Telling our tenant he would have to be out by July 1, 2011 was not something I was looking forward to. He had a six-month lease that would put him to April, but I knew he was probably hoping to stay longer. I don’t blame him – who wants to move after six months?? At the same time, I knew this was the right thing to do.
It was such a perfect situation. The girls could move into the upstairs of a 1200 sq. ft bungalow with hardwood floors, two bedrooms, a den and a double heated garage. The Princess would feel comfortable because she knows the house, the neighbours, the neighbourhood, and even her old school bus stop. Ashley would have lots of room to study and a nice warm home for the PT Cruiser her parents bought her! And of course, they had an in with their landlords lol! Her parents could rest knowing their daughter had moved away to a place where she had an Aunt and Uncle with a very vested interest in keeping an eye on things.
From our perspective, we had tenants we could count on for the long-term, our daughter would be living with a peer, in a safe and healthy environment. She would be across town, so not so close I would be in danger of hovering, yet close enough if they needed me.

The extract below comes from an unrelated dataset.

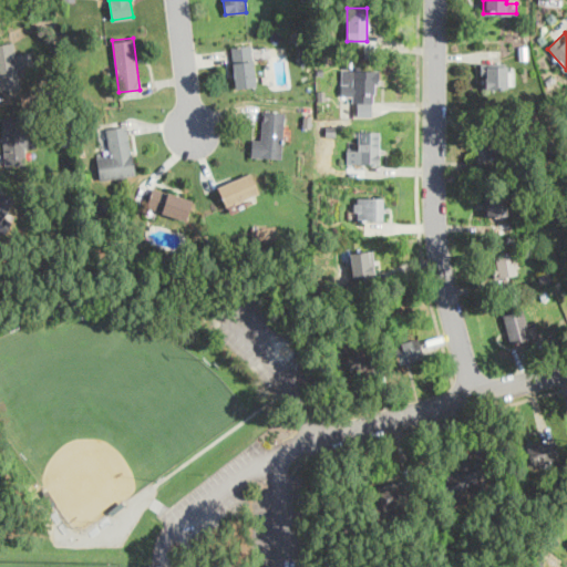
[(0,39),(0,73),(31,73),(31,52),(14,52),(14,39),(0,39)]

I have to chuckle when I think about how stressed I was that we couldn’t sell the house back in the summer. My husband was convinced buying our new house was the right thing to do, I was convinced we were committing financial suicide. Why, oh why, were things not falling into place like I had planned? why would that darned house not sell? Hubby said there is a reason why it isn’t selling, don’t worry so much. Don’t you hate it when husbands are right?
I spent many nights thinking about the situation, but no matter how I looked at it, I couldn’t think of one way the situation might be improved.